Eventually these meetings evolved into something else and landed on someone else’s desk, relieving me of the burden of enduring them. The pink shirts remained, though. Most of them are long worn out, but there’s one left. It’s a bit tattered and not fit for the office now, but it’s not quite bad enough to throw out.
It’s my first day back in the saddle after a long and restful break… and there was my last remaining Pepto shirt hanging in the closet this morning practically begging to be worn.
So yeah, if you must know, I’m wearing the pink today. I can’t think of anything that better suits today’s mood.
I’ll keep this simple because my 16 day weekend has now dwindled down to just a regular length weekend.

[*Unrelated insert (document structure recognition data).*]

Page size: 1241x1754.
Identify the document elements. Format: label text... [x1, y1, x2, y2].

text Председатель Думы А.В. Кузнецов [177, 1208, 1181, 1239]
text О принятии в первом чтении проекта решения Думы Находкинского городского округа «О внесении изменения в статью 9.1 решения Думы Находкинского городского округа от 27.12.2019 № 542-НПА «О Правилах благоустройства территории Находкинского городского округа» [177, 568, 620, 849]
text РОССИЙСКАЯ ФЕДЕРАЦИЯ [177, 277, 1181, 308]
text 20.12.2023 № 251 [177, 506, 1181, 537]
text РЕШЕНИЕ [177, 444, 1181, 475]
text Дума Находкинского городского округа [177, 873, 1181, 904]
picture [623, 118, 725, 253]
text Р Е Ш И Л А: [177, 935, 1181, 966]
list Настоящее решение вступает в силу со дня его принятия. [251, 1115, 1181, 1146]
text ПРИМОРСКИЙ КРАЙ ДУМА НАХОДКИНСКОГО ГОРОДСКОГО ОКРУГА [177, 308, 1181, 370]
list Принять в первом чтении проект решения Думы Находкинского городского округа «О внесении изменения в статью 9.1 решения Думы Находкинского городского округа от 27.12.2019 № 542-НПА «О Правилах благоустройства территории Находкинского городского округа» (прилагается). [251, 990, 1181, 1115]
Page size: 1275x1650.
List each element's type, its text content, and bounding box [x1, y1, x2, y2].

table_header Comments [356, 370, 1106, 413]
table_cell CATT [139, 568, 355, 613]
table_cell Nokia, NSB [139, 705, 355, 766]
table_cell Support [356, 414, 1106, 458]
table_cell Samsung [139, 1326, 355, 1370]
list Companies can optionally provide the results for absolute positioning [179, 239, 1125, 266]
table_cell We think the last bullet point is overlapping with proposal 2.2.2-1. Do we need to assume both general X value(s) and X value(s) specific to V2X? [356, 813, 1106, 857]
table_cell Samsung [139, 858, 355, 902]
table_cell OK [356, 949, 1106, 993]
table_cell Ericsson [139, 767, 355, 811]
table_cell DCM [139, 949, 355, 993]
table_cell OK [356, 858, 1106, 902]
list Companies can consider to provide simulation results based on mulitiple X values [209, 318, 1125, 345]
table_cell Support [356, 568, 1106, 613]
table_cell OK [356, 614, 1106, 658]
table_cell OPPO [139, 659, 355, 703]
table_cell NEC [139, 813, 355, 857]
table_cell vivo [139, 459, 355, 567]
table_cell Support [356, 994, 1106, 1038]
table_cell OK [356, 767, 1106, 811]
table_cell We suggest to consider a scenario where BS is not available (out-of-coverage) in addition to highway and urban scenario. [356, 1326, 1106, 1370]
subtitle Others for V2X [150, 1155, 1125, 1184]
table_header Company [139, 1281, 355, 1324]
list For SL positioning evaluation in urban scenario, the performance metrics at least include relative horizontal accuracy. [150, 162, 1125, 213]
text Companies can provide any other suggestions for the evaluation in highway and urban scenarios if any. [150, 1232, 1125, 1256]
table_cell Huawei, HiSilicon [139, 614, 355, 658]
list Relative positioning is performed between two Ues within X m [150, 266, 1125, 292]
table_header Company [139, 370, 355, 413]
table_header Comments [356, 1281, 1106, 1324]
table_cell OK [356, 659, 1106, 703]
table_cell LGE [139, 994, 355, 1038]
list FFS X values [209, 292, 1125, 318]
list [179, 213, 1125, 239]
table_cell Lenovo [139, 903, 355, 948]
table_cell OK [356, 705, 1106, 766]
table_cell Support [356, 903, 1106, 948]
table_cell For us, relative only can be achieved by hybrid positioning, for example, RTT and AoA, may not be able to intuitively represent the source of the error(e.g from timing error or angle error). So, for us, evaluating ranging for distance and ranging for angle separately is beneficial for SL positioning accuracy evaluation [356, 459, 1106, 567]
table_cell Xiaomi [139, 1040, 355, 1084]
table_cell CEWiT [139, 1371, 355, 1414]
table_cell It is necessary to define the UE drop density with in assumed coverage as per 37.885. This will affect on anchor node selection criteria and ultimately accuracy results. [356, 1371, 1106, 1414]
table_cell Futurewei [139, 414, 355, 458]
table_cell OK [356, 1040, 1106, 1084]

What I learned this week is that when the time comes to hang up all this nonsense with going into the office and pecking away at PowerPoint, I’m really going to be fine. I can spend days on end searching out $1 used book gems, fiddling around with conserving the ones that need a bit of attention, and reading until my eyes go blurred. It feels like something I could keep up indefinitely… and mercifully doesn’t need to be particularly expensive to be satisfying.
A few weeks is a long difference from “forever,” but I feel more confident now than ever that filling the days and keeping to the budget won’t actually be the problems that some insist on making them out to be.